- **What the task requires**:
Write out the lines of the listing without any changes, starting from its first line and ending with the line that contains "remember how Zander would beam when he told a". Include that line.

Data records
------------

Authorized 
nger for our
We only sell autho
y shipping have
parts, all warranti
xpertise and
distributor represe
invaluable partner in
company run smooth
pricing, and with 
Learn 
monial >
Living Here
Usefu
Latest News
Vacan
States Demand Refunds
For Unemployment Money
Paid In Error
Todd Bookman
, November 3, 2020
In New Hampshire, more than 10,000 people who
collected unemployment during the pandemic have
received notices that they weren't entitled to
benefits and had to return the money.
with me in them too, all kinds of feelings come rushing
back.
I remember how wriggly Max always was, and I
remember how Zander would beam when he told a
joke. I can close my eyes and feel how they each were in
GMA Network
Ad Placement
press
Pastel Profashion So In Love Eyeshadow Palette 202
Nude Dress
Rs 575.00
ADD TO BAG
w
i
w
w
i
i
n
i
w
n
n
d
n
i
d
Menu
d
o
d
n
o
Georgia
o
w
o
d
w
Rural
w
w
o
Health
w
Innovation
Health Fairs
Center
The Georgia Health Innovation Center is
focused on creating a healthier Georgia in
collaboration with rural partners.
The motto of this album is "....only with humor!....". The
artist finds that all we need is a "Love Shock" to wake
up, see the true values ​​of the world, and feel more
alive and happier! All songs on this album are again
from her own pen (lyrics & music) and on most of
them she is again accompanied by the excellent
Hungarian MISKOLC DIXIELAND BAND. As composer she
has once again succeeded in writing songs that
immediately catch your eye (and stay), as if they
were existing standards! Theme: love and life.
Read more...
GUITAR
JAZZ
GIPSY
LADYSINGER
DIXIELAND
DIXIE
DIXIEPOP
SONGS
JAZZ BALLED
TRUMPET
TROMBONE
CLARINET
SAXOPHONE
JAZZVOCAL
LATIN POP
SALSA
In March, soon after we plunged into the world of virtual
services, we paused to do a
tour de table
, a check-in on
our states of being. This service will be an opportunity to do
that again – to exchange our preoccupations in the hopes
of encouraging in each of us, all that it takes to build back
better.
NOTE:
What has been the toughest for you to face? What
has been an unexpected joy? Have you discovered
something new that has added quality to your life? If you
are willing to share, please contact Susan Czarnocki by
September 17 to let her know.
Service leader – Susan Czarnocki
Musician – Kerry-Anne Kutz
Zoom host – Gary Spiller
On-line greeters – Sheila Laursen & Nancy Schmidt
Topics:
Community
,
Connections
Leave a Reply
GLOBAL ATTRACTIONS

------------

- **Output for this exercise**:
Authorized 
nger for our
We only sell autho
y shipping have
parts, all warranti
xpertise and
distributor represe
invaluable partner in
company run smooth
pricing, and with 
Learn 
monial >
Living Here
Usefu
Latest News
Vacan
States Demand Refunds
For Unemployment Money
Paid In Error
Todd Bookman
, November 3, 2020
In New Hampshire, more than 10,000 people who
collected unemployment during the pandemic have
received notices that they weren't entitled to
benefits and had to return the money.
with me in them too, all kinds of feelings come rushing
back.
I remember how wriggly Max always was, and I
remember how Zander would beam when he told a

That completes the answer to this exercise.